*Vereiste handelingen*.
1. Hoeveel meter moeten hoofdgebouwen volgens de bouwbepalingen minimaal van de hoofdontsluitingsweg af staan?
2. Herhaal uit de bouwbepalingen woord voor woord het stuk dat begint bij de woorden "10.2.3 Aan- en" en eindigt bij "het hoofdgebouw gebouwd.".

*Aangeleverde passage*.
—————
10.2.2 Hoofdgebouwen
Voor het bouwen van hoofdgebouwen gelden de volgende bepalingen:
-
De bouwhoogte mag niet meer bedragen dan op de verbeelding is aangegeven.
-
De goothoogte mag niet meer bedragen dan op de verbeelding is aangegeven.
-
Hoofdgebouwen worden op een afstand van minimaal 4 m van de hoofdontsluitingsweg gesitueerd.
-
Erven bij vrijstaande hoofdgebouwen blijven aan één zijde minimaal 3 m uit de zijdelingse perceelsgrens vrij van bebouwing.
-
De afstand tussen vrijstaande woningen bedraagt minimaal 6 m.
10.2.3 Aan- en uitbouwen en bijgebouwen
Voor het bouwen van aan- en uitbouwen en bijgebouwen gelden de volgende bepalingen:
-
Aan- en uitbouwen en bijgebouwen worden op een afstand van ten minste 3 m achter de voorgevellijn van het hoofdgebouw gebouwd.
—————
Regels uit de dataset:
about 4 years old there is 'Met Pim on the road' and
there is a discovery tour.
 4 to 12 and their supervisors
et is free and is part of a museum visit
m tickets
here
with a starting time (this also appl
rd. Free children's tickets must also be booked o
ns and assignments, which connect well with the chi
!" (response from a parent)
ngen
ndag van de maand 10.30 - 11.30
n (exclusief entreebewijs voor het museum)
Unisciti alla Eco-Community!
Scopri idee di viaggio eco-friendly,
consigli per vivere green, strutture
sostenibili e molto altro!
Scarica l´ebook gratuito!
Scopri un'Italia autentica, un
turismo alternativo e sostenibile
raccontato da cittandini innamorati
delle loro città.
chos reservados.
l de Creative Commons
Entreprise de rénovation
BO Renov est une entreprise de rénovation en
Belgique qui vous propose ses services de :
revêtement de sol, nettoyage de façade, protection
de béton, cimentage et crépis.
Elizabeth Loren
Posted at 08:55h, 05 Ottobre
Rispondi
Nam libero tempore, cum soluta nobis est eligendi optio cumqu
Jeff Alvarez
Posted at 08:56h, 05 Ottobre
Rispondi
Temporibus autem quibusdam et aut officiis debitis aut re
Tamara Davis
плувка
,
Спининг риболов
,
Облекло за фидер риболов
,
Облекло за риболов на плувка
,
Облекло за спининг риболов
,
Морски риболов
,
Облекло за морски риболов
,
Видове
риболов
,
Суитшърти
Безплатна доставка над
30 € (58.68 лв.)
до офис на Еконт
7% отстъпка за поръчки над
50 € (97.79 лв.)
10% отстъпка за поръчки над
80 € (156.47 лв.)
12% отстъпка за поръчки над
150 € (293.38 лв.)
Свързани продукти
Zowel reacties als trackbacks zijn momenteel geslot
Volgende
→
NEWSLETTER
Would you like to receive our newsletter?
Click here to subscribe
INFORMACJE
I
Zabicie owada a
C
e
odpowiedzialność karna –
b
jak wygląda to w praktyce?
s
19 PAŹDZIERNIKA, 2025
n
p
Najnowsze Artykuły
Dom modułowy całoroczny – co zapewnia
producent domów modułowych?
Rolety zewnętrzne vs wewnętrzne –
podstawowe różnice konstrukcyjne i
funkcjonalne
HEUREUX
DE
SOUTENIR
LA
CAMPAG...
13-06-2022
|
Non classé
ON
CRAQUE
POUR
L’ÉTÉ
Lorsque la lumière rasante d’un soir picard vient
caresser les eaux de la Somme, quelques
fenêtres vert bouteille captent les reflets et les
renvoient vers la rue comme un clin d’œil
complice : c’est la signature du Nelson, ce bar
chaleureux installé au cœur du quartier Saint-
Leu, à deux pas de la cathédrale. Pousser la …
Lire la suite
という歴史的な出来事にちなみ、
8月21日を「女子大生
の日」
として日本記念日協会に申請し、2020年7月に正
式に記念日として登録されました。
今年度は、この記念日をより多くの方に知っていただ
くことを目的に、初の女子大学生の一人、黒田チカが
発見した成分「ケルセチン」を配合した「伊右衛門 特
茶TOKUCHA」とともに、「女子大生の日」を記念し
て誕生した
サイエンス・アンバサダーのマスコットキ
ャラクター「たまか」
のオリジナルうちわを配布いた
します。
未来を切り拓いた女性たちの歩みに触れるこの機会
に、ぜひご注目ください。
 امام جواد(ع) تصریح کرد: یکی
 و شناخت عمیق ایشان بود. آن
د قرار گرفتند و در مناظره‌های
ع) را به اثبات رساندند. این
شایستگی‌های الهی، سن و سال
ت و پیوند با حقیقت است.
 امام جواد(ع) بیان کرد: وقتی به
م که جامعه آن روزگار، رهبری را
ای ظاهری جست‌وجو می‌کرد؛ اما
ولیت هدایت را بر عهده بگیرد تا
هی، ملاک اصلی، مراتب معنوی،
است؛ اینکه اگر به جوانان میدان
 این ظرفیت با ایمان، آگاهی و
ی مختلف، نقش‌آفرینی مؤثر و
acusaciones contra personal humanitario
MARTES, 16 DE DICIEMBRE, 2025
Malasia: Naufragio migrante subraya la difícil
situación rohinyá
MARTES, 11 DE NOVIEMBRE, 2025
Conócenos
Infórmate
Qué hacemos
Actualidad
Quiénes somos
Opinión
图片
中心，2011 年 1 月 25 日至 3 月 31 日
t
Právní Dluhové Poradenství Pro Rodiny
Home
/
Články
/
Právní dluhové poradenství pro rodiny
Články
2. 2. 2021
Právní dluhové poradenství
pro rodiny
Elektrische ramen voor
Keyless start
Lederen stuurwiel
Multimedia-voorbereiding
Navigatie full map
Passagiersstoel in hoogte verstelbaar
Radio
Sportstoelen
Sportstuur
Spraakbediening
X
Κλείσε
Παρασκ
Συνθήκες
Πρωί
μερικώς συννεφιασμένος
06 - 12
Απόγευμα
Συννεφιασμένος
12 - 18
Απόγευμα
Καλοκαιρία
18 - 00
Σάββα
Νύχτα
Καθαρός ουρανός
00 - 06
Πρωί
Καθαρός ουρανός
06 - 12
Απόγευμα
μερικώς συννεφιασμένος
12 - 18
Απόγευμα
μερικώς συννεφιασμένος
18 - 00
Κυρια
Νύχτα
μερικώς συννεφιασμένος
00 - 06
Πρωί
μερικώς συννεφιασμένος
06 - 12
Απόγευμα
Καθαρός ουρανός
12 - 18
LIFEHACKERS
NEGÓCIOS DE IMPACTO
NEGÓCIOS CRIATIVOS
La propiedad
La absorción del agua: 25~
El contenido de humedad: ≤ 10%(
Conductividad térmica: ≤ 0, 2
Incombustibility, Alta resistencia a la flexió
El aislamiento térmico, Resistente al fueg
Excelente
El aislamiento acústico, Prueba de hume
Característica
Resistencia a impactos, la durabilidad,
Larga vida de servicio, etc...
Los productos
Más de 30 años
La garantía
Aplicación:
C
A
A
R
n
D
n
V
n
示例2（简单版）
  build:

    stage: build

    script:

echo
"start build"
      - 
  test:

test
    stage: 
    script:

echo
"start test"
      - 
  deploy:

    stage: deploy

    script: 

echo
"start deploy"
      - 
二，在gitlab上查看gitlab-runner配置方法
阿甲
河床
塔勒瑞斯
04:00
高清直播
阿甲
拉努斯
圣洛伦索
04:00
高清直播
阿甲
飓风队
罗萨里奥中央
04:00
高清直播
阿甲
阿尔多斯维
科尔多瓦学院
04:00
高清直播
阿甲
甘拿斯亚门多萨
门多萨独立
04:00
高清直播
—————
*Antwoorden op volgorde*.
1. Minimaal 4 m.

2.
10.2.3 Aan- en uitbouwen en bijgebouwen
Voor het bouwen van aan- en uitbouwen en bijgebouwen gelden de volgende bepalingen:
-
Aan- en uitbouwen en bijgebouwen worden op een afstand van ten minste 3 m achter de voorgevellijn van het hoofdgebouw gebouwd.